Another alcohol brand ‘Royal Challenge’ (beer) sponsors a sport-event (Indian Premier League matches) which are broadcasted on Sony television. This time, Sony TV is likely not to screen such programmes since tobacco or alcohol sponsorship of sport events is also banned in India.
Enforcing such tobacco and alcohol advertisement bans are in extreme interest of the people, public health and the country’s welfare. Studies have proven how tobacco and alcohol ads use glamour and lifestyle imagery to promote their products and catch youth’s fancy for their capital interests. The deadly health-hazards of tobacco and socio-economic disaster which alcohol spells on families are a reality we deal with in our day-to-day lives.
However advertisement firms are going to lose Rs 250 crores of the revenue which was earlier coming from tobacco and alcohol ads. They ask: “Why is the [tobacco and alcohol advertisement] clamp not extended to other media, such as sponsored ground events, outdoors, point-of-purchase advertising etc., which will reap our losses?”

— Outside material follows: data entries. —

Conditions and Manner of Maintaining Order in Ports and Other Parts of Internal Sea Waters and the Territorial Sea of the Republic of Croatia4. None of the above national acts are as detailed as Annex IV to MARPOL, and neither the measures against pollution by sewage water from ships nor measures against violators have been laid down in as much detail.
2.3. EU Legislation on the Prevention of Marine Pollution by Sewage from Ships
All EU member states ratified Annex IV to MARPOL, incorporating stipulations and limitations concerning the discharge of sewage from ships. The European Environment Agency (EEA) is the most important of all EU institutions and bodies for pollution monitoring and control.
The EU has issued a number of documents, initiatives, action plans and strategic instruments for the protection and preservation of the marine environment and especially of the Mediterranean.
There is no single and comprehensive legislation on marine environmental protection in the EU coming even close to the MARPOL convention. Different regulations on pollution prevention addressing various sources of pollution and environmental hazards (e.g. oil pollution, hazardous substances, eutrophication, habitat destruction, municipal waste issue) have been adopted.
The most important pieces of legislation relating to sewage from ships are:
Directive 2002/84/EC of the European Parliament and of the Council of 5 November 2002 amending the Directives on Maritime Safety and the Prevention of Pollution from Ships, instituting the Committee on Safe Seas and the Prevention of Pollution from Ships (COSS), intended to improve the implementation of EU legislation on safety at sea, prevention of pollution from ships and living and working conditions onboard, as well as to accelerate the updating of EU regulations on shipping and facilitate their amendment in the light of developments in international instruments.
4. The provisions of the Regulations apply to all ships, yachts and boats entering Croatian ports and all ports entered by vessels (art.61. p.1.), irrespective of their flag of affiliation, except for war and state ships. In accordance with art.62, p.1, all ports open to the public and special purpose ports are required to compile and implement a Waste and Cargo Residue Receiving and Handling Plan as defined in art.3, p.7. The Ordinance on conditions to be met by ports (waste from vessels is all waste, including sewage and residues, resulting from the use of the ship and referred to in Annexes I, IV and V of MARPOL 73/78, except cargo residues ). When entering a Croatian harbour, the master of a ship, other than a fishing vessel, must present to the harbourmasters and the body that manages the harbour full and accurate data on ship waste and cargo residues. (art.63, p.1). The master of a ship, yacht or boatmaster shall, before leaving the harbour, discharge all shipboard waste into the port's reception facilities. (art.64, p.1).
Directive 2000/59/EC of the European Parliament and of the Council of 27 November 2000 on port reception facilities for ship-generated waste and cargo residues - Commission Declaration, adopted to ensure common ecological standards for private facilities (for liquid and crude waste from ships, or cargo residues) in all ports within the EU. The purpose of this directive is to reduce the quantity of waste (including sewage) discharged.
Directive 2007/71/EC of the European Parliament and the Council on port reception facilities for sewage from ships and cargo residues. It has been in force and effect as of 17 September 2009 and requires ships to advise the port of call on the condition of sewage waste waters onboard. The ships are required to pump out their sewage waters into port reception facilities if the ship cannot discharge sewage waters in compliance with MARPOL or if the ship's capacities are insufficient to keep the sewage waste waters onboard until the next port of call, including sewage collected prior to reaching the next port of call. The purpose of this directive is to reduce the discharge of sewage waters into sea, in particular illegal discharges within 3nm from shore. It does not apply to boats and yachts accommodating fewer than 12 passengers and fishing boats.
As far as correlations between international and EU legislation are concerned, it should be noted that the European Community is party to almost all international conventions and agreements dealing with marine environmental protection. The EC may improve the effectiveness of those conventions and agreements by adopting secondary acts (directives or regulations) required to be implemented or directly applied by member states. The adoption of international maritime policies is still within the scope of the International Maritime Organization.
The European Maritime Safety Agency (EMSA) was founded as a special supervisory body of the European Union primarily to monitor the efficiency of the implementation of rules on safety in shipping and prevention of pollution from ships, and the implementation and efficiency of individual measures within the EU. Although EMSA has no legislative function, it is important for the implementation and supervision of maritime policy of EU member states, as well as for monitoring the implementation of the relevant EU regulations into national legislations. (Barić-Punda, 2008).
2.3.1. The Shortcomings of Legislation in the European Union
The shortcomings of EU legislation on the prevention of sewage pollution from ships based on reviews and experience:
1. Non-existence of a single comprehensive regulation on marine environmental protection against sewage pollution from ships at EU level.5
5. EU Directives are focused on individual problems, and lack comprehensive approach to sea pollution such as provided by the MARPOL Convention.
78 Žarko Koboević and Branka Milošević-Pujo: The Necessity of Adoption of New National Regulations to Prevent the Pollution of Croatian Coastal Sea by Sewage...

The question is indeed very valid. These bans on alcohol and tobacco advertisement should be extended to sponsored ground events, outdoors, point-of-purchase advertising etc as well. Actually the Cigarette and other Tobacco Products Act (2003) does extend the ban on tobacco advertising (direct, indirect and surrogate) to sponsored ground events, outdoors, but allows tobacco advertising at the point-of-purchase with conditions: the size of the board is fixed by law and also the content: tobacco advertisements on point-of-sale cannot display any graphic or picture or any brand name, and should only mention the kind of tobacco being sold there with 25% of board area dedicated to health warning (Tobacco causes cancer or Tobacco kills) in local language.
In the year 2000, the government formed a committee headed by the then additional secretary of the Information and broadcasting ministry which included prominent broadcasters to look into the issue. The committee recommended that products with real production and distribution channels cannot be called surrogate. However tobacco and alcohol companies have been promoting their products under the garb of non-tobacco or non-alcohol products with same brand names. Such surrogate advertisement does have a brand recall impact since most of the viewers associate a particular brand with the main product. For example, Royal Challenge is an alcohol for most consumers or potential consumers and not a sport!